В его тоне мне чудилось высокомерие.
Я сказал устало:
— Но нельзя же так относиться к людям? Они — эти замечательные девушки — работают целый день, проступаясь по колено в воду, а дома их ждут нары в два этажа, да печка, где они сушат свои бахилы...
— Александр Николаевич, вы — молоды и поэтому торопливы в своих выводах. Торфопредприятие — это не завод. Мы целиком зависим от капризов природы. Ни крыши над головой, ни пола под ногами на торфяных полях быть не может. Кроме того, вы забываете, что идет война. Жесточайшая из всех, что знало человечество. Поэтому нам не приходится считаться с трудностями. Судя по тому, что вы хромаете, и по вашей форме, я предполагаю, что вы были на фронте. А поэтому вы знаете, что солдату приходится переживать большие трудности.
Упоминание о фронте в устах этого человека в элегантном костюме мне не понравилось. «Послать бы тебя самого на фронт»,— подумал я неприязненно.
А он продолжал:
— Вы совершенно справедливо назвали девушек, работающих на торфе, замечательными. Я позволю себе назвать их героинями. Как я понял из ваших разговоров, вы не бывали на добыче гидроторфа. Завтра мы с вами туда съездим. Вы увидите там девушек, которых окрестили «русалками», и скажете, что не каждый фронтовик бывал в такой переделке.

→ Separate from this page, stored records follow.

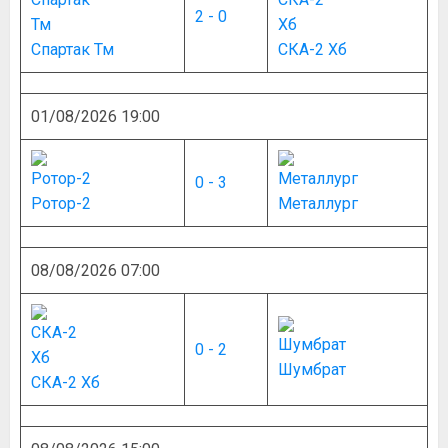
2 - 0
Спартак Тм
СКА-2 Хб
01/08/2026 19:00
0 - 3
Ротор-2
Металлург
08/08/2026 07:00
0 - 2
Шумбрат
СКА-2 Хб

Я опять покосился на его лакированные туфли и перевел взгляд на свою ногу. По-моему, он заметил мой взгляд, потому что на его губах мелькнула слабая усмешка.
— И вот, увидев этих «русалок», вы перестанете считать труд ваших транспортников невыносимым.

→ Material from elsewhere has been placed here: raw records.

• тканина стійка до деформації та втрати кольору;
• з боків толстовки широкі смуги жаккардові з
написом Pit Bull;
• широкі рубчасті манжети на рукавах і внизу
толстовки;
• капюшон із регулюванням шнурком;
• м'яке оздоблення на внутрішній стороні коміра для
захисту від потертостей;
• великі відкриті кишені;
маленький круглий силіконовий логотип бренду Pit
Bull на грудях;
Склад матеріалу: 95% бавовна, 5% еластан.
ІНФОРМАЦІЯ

— Игорь Владимирович, я не об этом. Война—есть война, и выпуск танков — есть выпуск танков. Люди работают по-фронтовому, чтобы приблизить победу. Но я говорю о тех условиях, которые Хохлов обязан создать для рабочих, о его грубости...
— Дорогой Александр Николаевич, хорошая работа Хохлова — это хорошая работа. А самодурство — это самодурство. Но помните, что борясь с ним один на один, вы ничего не сделаете. Плетью обуха не перешибешь. На обух надо выходить с обухом. Очевидно, роль обуха может сыграть коллектив. Запомните второй мой завет: один человек ничего не может, может лишь коллектив— люди.

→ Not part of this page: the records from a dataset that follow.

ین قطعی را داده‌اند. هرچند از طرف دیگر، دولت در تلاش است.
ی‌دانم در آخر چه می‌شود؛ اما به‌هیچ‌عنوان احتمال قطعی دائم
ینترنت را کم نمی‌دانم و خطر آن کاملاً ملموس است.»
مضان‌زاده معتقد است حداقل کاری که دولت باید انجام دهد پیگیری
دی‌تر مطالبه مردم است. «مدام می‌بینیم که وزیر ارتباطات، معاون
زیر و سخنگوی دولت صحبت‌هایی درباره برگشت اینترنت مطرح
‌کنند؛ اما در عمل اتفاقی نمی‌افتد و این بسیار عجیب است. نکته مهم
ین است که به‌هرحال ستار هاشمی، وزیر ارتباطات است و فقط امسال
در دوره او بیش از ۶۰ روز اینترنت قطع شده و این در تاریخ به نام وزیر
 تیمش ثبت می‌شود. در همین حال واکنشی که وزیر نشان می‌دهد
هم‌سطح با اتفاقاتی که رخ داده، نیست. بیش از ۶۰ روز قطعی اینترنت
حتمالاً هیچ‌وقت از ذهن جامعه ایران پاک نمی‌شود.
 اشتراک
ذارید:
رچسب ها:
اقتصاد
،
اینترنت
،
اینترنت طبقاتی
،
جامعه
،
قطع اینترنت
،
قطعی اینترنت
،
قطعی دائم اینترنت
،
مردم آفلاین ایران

— Людей Хохлов стремится или купить, или запугать... Вот на днях я с ним сцепился. Вздумал посылать за сеном двух моих старух; они у меня на легкой работе — подсыпают балласт. Я говорю, пошлю молодых. Нет, обязательно этих. А Долотов, начальник ЖКО, говорит мне потом: да ты что — не знаешь? Директор их учит. Они, оказывается, на активе посмели покритиковать его за протекающую крышу в бараке. Вот как... А кто его хвалит, тому дает премии...
Я забыл о возникшей неприязни к моему собеседнику и излил перед ним всю душу. Он сидел, потирая ногу о ногу, и отпивал маленькими глоточками вино.
Утром он повез меня на гидроторф. Сильнейшая струя била, как из пулемета, и размывала глянцевитую массу. Торфососы, стоящие в центре карьера на деревянном помосте, выкачивали бурую жидкость и гнали ее по огромным трубам на поля разлива. Молодые девушки в комбинезонах — «русалки», о которых мне говорил Калиновский, ходили в холодной воде и вылавливали пни, которые были выбиты водяной струей и могли попасть в насос.